The Centre for Integrity in the Defence Sector (CIDS) and Transparency International UK’s Defence and Security Programme (TI-DSP) are proud to present the first-ever practical handbook on how to develop an integrity action plan for the defence sector.
“Within the last few years we have seen that many senior leaders have come to realise that corruption is a huge threat to the defence sector. Yet, there have been few practical tools available to help ministries and governments prevent and reduce the risk of corruption. With this handbook, we are offering a step-by-step guide on how to develop and implement an integrity action plan for the defence sector”, says Bård B. Knudsen, director at CIDS.
The handbook aims at helping practitioners in defence establishments produce real and lasting change through reducing the risks of corruption and other unethical behaviour. Drawing on TI-DSP’s substantial experience in countering corruption, and also CIDS’ experience with building integrity in South East Europe, the handbook offers a new practical tool. It outlines how to assess corruption risks and how to address identified weaknesses and shortcomings; from the planning stage to the actual drafting of the plan to practical implementation and follow-up. It will, therefore, be a valuable added resource to be applied in NATO’s Building Integrity programme and by governments who would like to address weaknesses and shortcomings identified through NATO’s BI Self-Assessment Questionnaire or by Transparency International’s Government Defence Anti-Corruption Index.
– We can all do better
“This new handbook shows that building integrity and countering corruption are important issues for the Norwegian Ministry of Defence”, says Secretary General in the Norwegian MoD, Erik Lund-Isaksen. “Norway has been an active contributor to NATO’s Building Integrity programme since 2007, and the establishment of the Centre for Integrity in the Defence Sector under the Norwegian MoD proves our active commitment. Our collaboration with Transparency International UK’s Defence and Security programme has been particularly valuable, and the co-production of the handbook reinforces the close working relationship between Norway and the United Kingdom on defence-related issues. I am convinced that the handbook will be well received and used extensively by the various defence institutions”.
Secretary General Lund-Isaksen stresses that corruption is a matter of concern to all of us. “It is a fact that corruption and unethical behaviour reduce our defence capabilities and undermine public trust in our political institutions and armed forces”, Lund-Isaksen states. “According to Transparency International, at least 20 billion US dollars are lost internationally to corruption every year – in the defence sector alone!” He further emphasise that this is a challenge to all countries – including Norway. “We can all do better. In the Norwegian Ministry of Defence we have used TI’s Government Defence Anti-Corruption Index actively to identify where we can improve our integrity system. We are now developing an integrity action plan based on the results from this index.”

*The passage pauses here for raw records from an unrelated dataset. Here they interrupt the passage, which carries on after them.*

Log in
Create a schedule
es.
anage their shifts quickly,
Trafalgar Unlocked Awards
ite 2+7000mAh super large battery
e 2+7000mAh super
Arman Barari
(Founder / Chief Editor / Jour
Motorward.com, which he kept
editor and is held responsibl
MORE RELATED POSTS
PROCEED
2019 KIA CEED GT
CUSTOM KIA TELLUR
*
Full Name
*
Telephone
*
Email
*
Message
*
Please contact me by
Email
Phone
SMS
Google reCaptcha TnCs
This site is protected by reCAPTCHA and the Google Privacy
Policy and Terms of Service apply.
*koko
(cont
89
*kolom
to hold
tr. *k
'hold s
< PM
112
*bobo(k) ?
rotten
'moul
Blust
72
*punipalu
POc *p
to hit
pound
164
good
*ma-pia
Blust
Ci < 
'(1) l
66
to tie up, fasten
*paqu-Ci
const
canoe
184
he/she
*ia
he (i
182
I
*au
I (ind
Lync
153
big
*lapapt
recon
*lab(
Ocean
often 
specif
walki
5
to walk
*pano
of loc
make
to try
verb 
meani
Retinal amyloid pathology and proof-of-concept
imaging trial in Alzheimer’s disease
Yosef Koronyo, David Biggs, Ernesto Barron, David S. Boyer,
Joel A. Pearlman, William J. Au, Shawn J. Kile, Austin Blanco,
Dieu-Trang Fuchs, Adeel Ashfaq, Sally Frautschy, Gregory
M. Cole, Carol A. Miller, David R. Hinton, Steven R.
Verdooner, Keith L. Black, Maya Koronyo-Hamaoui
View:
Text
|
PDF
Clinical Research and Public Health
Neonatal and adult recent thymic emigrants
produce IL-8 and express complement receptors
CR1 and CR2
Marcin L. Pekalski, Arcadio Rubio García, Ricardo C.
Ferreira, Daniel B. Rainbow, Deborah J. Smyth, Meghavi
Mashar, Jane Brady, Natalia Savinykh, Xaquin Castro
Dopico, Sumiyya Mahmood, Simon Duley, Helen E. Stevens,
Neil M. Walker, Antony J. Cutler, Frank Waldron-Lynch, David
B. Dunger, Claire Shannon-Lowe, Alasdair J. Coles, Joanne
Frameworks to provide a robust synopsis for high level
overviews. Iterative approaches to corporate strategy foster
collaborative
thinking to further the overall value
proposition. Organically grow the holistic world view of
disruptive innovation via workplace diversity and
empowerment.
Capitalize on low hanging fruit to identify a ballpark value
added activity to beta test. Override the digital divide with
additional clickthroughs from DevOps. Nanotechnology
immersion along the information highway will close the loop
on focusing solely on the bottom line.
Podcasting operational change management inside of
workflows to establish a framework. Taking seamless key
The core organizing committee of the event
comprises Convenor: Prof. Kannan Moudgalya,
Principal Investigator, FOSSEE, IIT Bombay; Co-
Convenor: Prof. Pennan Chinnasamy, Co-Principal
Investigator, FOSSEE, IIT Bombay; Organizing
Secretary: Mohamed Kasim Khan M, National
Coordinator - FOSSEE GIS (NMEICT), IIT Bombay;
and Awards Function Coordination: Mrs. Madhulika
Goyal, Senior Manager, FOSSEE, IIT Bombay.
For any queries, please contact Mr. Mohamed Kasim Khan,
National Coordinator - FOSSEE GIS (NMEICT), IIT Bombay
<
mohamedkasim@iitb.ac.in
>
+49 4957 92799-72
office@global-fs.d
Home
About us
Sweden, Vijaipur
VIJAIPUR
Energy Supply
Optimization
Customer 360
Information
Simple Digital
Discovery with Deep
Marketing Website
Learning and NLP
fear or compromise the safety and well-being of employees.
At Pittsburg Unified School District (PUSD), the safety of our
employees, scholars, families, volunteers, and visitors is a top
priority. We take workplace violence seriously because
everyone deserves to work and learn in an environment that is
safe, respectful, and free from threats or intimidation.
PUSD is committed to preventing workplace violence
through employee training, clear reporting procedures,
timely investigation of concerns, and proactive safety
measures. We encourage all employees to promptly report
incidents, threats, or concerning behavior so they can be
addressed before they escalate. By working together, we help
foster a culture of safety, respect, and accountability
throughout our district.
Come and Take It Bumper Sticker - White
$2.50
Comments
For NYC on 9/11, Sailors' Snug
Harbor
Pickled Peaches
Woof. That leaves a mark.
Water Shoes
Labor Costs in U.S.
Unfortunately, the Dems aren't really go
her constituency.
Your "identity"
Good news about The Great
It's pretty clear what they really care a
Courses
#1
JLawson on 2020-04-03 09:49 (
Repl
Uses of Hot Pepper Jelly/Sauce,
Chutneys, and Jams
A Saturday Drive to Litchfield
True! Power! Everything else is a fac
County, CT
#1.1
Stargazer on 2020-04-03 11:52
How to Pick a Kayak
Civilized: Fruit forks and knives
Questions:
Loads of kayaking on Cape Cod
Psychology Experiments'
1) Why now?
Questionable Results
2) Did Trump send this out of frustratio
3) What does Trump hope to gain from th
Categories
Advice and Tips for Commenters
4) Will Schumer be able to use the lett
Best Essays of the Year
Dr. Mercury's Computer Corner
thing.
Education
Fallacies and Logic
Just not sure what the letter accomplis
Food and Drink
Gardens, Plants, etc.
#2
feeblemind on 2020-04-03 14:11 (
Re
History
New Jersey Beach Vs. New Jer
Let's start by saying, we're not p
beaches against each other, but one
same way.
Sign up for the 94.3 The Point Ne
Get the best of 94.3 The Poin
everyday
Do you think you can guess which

The Norwegian MoD is also working closely with the defence industry in order to raise anti-corruption standards and improving their integrity systems. “It is our experience that we can achieve more by working together with the defence companies to spread the knowledge of good practice and raise ethical standards. Having a reputation for zero tolerance of corruption is definitely a distinguishing asset for a defence company, and will become even more important in the future“, Lund-Isaksen states.
– Leaders are role models
With his long-time experience from the Norwegian public sector, Erik Lund-Isaksen underlines the importance of senior leaders engaging actively: “Leaders at all levels not only have to make sure that their personnel are aware of the relevant rules, regulations and ethical guidelines. They also have to act as good role models and demonstrate in their daily work that this is something they take seriously and expect to be taken seriously. In that way, we can work together in order to promote transparency, accountability and good governance in the defence sector”, Lund-Isaksen says.
The handbook will be translated into Ukrainian, French, Russian and Dari by the NATO Building Integrity programme.